## To-do item:
Copy out every line in the records below that contains the string "повідомлення", matching case exactly.

## Data provided:
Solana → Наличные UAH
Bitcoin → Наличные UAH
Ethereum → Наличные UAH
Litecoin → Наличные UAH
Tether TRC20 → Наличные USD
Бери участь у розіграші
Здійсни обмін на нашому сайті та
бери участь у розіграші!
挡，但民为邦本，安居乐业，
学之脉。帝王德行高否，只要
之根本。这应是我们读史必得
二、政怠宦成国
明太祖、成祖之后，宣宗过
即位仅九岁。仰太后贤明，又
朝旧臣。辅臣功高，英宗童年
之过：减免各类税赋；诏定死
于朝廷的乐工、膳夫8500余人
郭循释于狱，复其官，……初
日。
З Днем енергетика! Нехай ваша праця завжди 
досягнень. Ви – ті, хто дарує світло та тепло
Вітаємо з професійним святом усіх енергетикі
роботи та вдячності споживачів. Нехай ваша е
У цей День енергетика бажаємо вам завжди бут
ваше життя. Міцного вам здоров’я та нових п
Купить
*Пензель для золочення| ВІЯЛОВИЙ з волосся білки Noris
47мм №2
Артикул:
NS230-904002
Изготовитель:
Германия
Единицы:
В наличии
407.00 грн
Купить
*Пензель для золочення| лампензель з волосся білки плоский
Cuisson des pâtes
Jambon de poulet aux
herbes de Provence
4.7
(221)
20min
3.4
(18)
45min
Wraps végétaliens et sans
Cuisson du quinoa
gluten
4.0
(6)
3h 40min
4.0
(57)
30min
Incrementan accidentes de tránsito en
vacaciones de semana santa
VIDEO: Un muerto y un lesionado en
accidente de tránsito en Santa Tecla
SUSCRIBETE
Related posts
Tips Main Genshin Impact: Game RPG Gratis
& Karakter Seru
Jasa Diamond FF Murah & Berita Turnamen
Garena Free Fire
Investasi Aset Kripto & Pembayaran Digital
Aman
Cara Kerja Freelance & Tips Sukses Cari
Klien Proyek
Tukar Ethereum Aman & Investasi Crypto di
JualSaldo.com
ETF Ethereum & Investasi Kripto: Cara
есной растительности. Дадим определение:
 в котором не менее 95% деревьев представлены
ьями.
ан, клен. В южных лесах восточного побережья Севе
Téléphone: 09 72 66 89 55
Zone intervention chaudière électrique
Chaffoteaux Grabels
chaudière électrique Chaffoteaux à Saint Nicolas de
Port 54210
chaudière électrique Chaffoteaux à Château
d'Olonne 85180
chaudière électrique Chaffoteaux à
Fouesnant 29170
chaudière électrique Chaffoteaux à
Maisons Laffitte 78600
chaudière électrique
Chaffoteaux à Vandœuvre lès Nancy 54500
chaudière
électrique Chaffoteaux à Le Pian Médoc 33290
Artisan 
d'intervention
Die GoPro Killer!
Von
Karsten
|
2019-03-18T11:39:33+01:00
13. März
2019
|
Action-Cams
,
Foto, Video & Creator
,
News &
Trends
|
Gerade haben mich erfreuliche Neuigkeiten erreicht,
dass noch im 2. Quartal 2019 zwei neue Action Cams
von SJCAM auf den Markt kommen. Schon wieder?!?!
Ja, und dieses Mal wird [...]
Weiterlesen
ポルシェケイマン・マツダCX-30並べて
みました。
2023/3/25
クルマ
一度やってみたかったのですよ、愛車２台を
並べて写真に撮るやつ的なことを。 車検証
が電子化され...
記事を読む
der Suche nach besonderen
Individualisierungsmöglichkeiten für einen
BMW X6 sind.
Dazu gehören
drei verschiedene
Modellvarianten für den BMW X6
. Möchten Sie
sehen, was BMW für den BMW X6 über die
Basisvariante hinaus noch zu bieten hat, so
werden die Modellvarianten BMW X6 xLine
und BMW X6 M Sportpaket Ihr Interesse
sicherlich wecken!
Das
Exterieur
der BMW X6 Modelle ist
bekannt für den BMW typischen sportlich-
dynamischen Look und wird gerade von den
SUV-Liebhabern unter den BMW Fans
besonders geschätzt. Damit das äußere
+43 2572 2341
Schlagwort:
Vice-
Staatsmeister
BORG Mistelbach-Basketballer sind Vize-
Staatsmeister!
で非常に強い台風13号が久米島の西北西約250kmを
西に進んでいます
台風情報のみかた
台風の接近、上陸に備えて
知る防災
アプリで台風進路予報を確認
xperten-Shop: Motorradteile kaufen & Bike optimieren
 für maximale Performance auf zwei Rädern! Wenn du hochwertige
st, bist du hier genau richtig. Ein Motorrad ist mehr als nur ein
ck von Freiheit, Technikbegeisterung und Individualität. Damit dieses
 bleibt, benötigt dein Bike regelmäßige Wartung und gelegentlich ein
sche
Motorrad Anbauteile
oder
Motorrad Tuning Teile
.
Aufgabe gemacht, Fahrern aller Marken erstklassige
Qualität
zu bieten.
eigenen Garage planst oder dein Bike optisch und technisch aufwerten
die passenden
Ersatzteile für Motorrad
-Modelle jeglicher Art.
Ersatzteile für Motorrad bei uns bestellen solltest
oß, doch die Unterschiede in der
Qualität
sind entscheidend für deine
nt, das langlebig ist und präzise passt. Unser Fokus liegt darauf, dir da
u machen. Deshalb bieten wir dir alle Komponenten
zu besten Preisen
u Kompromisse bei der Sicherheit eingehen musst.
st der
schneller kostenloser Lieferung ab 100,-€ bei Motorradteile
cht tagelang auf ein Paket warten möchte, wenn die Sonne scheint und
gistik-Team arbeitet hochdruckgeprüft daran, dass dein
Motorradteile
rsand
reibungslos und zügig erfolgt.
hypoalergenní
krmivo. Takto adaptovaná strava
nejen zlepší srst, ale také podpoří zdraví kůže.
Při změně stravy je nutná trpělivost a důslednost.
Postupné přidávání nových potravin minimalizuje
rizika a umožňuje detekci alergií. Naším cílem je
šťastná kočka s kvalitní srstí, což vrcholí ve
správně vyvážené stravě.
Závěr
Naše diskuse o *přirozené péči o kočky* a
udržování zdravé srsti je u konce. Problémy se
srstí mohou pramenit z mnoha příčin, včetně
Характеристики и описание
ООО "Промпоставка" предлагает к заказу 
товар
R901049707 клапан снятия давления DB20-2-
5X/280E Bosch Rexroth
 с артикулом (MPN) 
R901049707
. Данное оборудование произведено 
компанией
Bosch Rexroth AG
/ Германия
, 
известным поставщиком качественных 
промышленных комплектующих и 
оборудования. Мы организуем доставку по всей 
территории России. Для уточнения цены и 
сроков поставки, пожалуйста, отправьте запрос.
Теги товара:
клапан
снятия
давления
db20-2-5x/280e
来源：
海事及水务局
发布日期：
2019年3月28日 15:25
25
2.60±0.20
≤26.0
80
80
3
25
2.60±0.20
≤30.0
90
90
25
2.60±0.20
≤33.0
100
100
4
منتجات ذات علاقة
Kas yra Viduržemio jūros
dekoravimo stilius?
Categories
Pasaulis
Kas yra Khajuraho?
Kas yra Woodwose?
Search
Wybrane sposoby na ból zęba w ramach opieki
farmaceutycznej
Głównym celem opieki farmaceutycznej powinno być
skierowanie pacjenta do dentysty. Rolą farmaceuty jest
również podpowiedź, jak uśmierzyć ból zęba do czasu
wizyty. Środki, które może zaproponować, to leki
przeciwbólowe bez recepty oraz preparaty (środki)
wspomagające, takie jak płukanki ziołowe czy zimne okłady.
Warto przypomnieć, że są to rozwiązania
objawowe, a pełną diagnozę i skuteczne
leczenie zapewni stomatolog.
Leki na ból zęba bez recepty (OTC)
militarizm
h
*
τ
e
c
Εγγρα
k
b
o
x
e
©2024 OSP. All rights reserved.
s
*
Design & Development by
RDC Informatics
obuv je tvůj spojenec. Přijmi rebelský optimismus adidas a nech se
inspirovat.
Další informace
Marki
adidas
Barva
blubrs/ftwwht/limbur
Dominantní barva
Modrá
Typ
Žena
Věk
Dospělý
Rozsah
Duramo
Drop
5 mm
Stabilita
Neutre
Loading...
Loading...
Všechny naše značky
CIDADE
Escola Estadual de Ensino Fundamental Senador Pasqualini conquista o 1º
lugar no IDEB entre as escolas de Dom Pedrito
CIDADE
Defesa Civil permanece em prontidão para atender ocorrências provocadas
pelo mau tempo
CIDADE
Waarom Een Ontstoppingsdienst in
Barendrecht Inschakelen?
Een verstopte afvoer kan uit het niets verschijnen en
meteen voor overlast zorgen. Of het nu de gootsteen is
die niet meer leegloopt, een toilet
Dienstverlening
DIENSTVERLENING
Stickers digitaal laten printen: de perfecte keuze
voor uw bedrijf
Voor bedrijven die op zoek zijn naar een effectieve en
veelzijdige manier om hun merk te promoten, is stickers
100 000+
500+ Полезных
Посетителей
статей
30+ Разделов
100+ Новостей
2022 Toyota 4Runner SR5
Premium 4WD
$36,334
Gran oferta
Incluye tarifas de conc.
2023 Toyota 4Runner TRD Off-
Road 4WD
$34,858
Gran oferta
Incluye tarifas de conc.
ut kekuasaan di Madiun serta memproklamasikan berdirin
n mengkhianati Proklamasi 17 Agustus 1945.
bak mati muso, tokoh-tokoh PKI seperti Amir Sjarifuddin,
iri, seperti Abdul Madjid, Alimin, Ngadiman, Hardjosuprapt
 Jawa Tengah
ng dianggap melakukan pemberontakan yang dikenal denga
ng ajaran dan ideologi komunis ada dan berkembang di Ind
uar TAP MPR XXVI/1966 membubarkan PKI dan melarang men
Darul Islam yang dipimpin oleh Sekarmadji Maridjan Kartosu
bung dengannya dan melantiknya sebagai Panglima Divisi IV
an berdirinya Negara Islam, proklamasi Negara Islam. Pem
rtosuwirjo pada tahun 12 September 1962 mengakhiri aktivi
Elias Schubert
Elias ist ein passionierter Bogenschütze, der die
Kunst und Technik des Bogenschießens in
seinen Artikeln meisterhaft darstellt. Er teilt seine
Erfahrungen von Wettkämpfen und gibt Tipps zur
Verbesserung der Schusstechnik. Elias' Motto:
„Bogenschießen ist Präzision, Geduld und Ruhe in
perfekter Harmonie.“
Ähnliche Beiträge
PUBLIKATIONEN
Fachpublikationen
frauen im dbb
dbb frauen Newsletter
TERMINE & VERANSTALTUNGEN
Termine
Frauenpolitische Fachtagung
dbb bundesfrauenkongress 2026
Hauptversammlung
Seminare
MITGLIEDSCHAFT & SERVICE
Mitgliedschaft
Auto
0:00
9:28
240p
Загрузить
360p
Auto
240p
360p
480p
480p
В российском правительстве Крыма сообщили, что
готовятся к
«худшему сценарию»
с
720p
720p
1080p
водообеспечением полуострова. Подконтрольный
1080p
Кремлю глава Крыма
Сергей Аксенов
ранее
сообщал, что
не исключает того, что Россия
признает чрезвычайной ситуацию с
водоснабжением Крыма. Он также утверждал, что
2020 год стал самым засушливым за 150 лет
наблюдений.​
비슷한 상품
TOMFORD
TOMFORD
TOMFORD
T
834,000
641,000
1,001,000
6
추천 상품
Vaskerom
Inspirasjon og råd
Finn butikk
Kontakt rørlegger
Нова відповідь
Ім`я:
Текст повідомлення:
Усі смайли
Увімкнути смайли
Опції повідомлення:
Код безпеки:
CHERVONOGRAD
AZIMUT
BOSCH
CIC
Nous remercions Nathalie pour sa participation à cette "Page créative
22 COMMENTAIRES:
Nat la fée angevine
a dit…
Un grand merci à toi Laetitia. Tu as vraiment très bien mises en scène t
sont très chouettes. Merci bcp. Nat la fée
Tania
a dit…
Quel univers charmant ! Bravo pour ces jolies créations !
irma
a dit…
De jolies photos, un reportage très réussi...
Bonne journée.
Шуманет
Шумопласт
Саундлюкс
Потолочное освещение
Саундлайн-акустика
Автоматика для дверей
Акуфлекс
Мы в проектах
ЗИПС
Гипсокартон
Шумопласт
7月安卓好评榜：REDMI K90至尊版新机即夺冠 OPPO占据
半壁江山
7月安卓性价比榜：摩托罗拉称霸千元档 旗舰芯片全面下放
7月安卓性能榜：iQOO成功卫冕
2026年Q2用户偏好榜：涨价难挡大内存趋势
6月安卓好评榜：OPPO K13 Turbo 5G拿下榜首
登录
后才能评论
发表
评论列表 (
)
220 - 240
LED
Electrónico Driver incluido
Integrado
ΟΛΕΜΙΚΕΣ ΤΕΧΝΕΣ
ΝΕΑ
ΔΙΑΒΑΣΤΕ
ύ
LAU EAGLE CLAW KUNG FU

## Written solution:
Текст повідомлення:
Опції повідомлення:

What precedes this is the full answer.